Budget 2013: green measures at a glance
21st March 2013
This article was taken from guardian.co.uk
and was written by Adam Vaughan. A direct link to the original article can be found at the bottom of the page.
The chancellor dashed hopes in the renewable energy industry that it might figure in his talk of more public expenditure on big infrastructure projects. Instead, he cited high-speed rail investment, and said the government was "spending more on new roads than in a generation".
Osborne said that "creating a low-carbon economy should be done in a way that creates jobs – not costs them", but did not spell out how this should be done. He highlighted Tuesday's planning go-ahead for new nuclear reactors at Hinkley Point in Somerset, and a promise to take forward two new carbon capture and storage (CCS) projects as part of the UK's £1bn CCS competition.
Osborne reiterated his autumn statement pledge to give tax breaks to encourage shale gas development in the UK. "I want Britain to tap into new sources of low-cost energy sources like shale gas," he said, adding the government would set up a new shale gas field allowance.
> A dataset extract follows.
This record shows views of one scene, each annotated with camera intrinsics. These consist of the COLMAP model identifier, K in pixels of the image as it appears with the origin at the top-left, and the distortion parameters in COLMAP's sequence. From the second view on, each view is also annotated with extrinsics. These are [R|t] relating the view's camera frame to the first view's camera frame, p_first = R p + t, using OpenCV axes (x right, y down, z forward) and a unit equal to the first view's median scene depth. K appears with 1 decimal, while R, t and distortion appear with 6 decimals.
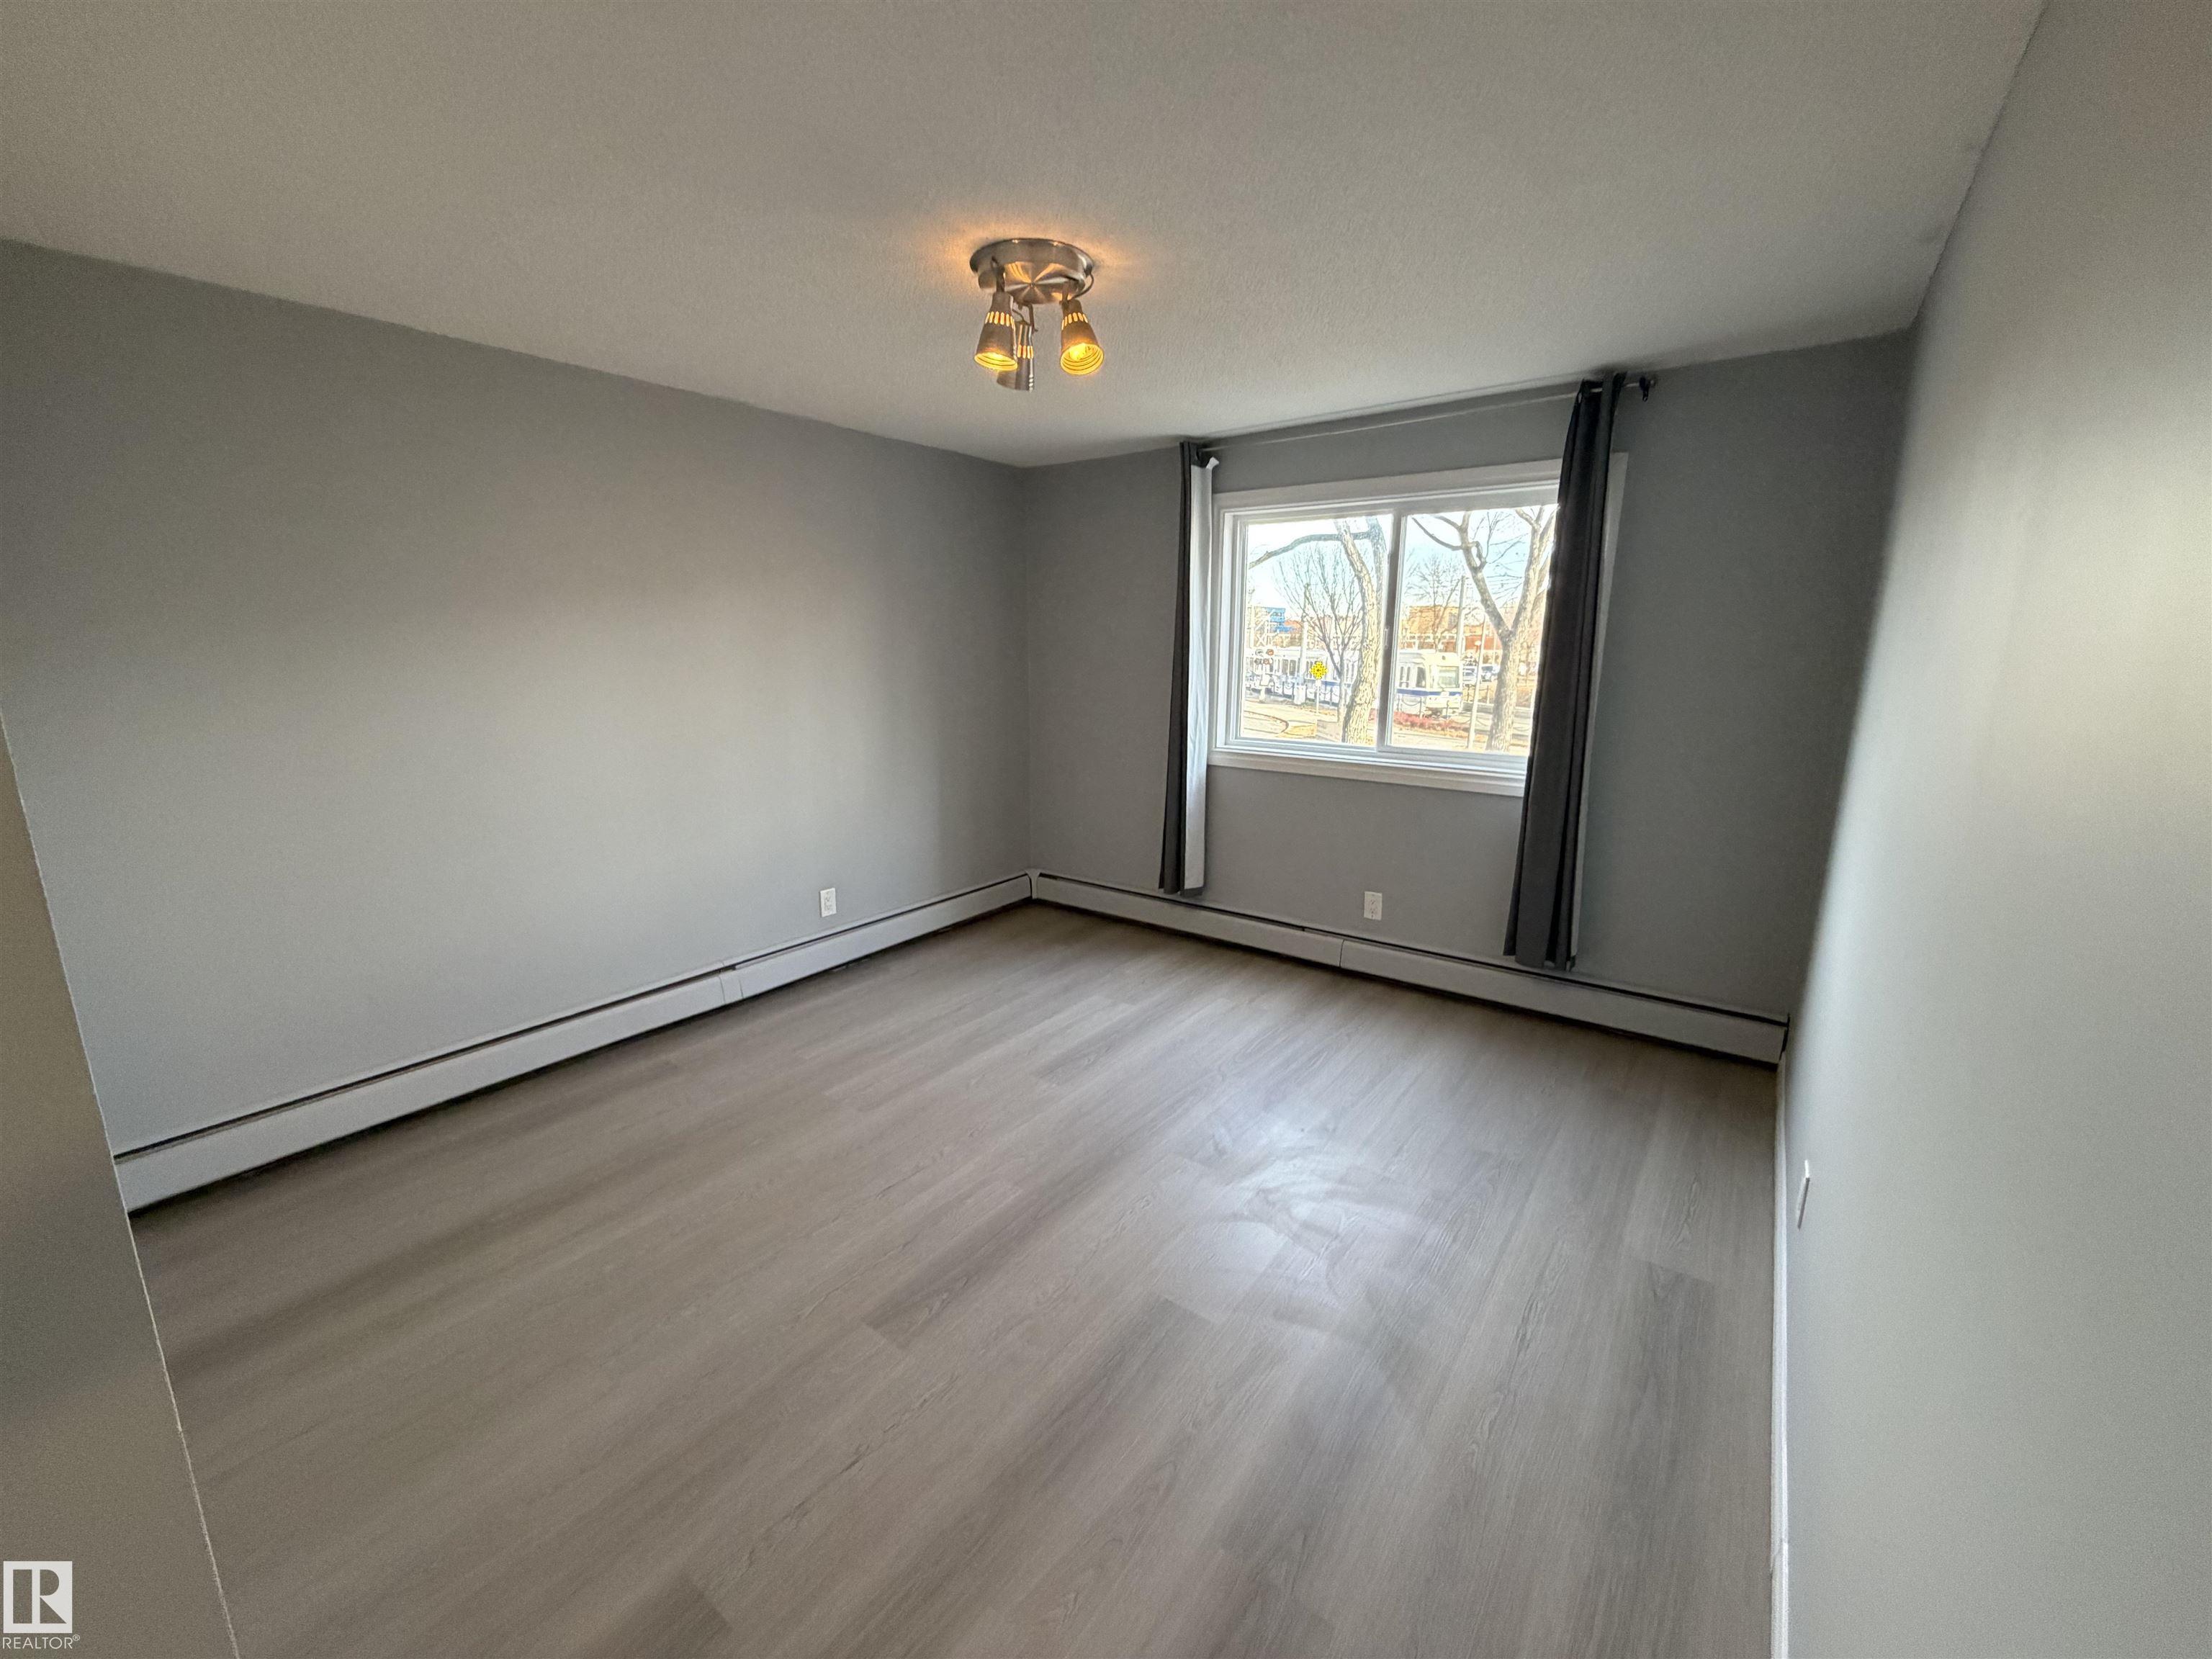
lens RADIAL K [[885.1, 0, 1097.1], [0, 885.1, 818.8], [0, 0, 1]] dist [-0.000948, 0.000060]
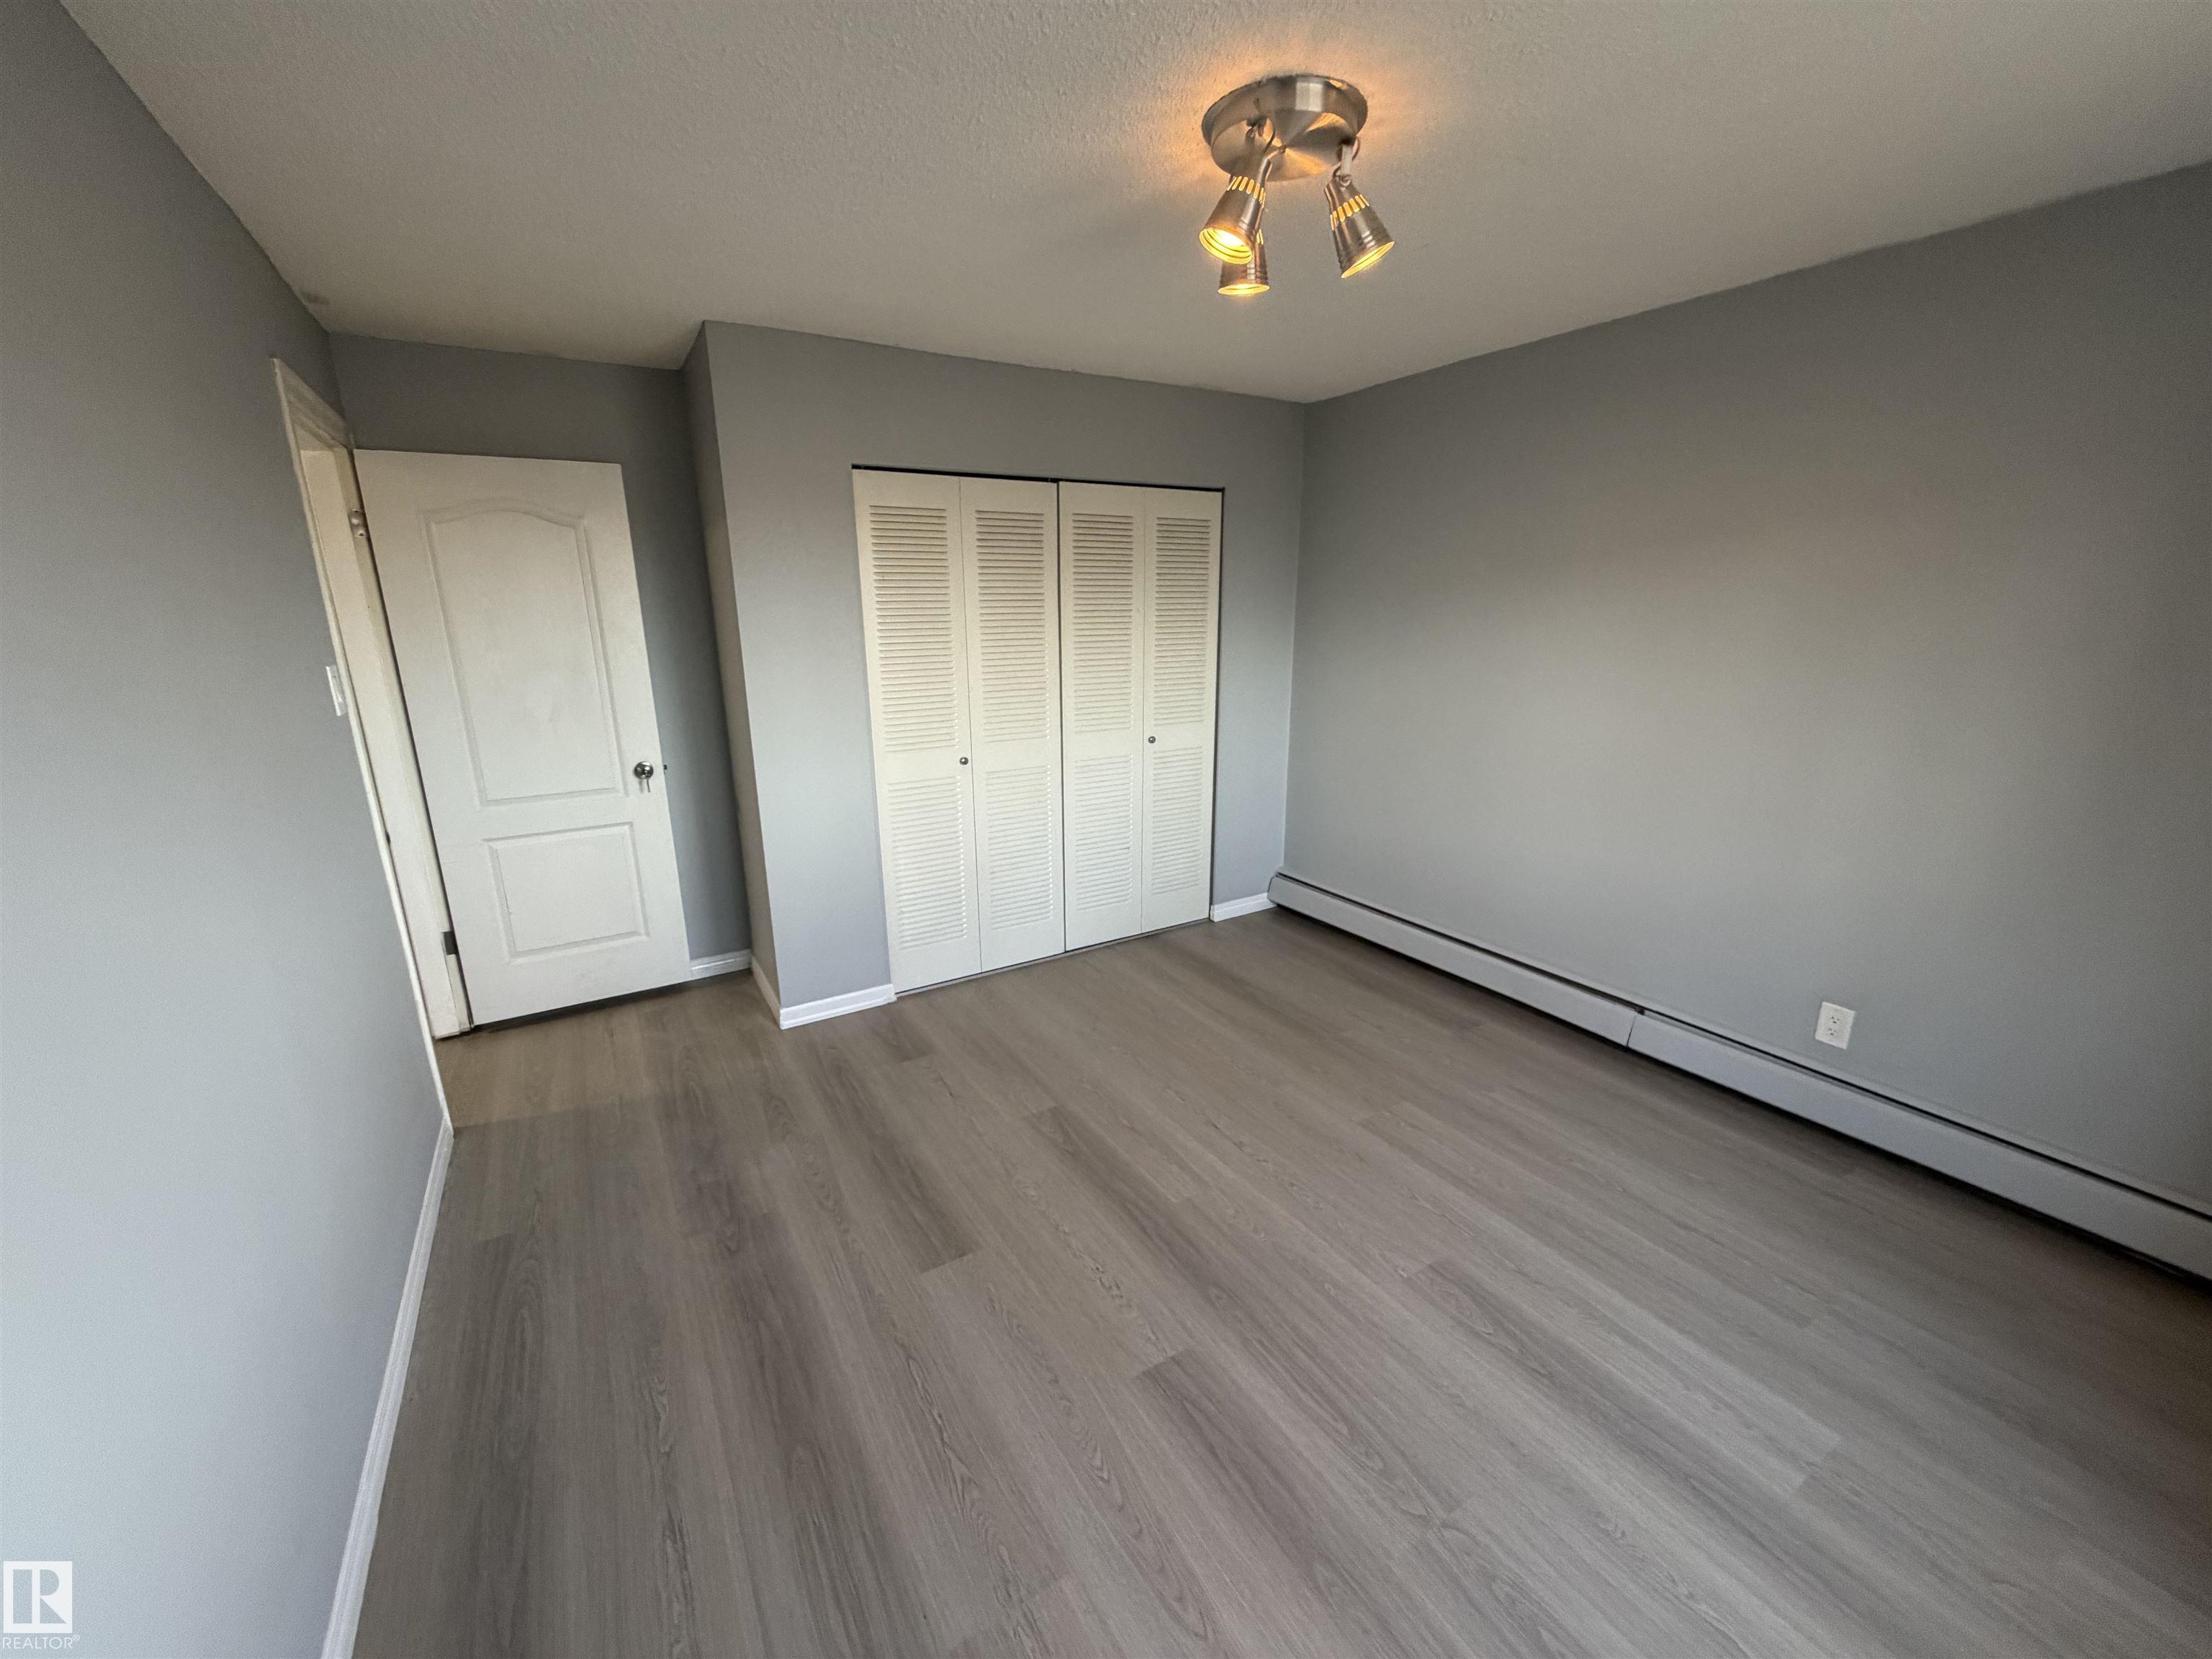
lens RADIAL K [[885.1, 0, 1097.5], [0, 885.1, 834.2], [0, 0, 1]] dist [-0.000948, 0.000060]
pose [[-0.373730, 0.240021, -0.895944, 0.570523], [-0.176027, 0.930030, 0.322580, -0.192389], [0.910681, 0.278268, -0.305329, 0.899741]]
The ceramics industry will be given exemption from a tax known as the climate change levy, the chancellor said, leading to smiles from Tristram Hunt, the Labour MP for Stoke-on-Trent, where much of the industry is based. Osborne said that "some other industries" would also be made exempt, and that support for energy-intensive industries would be extended beyond 2015.
Cars and fuel
New incentives for the manufacture of ultra low-emission vehicles were promised. Two new company car tax bands will be introduced from April 2015 for cars with emissions of 0-50g/CO2 per kilometre, ie electric cars. But as expected Osborne cancelled a planned fuel duty increase in September. In the past, he has cancelled several scheduled fuel duty rises, most recently a 3p rise per litre due in January.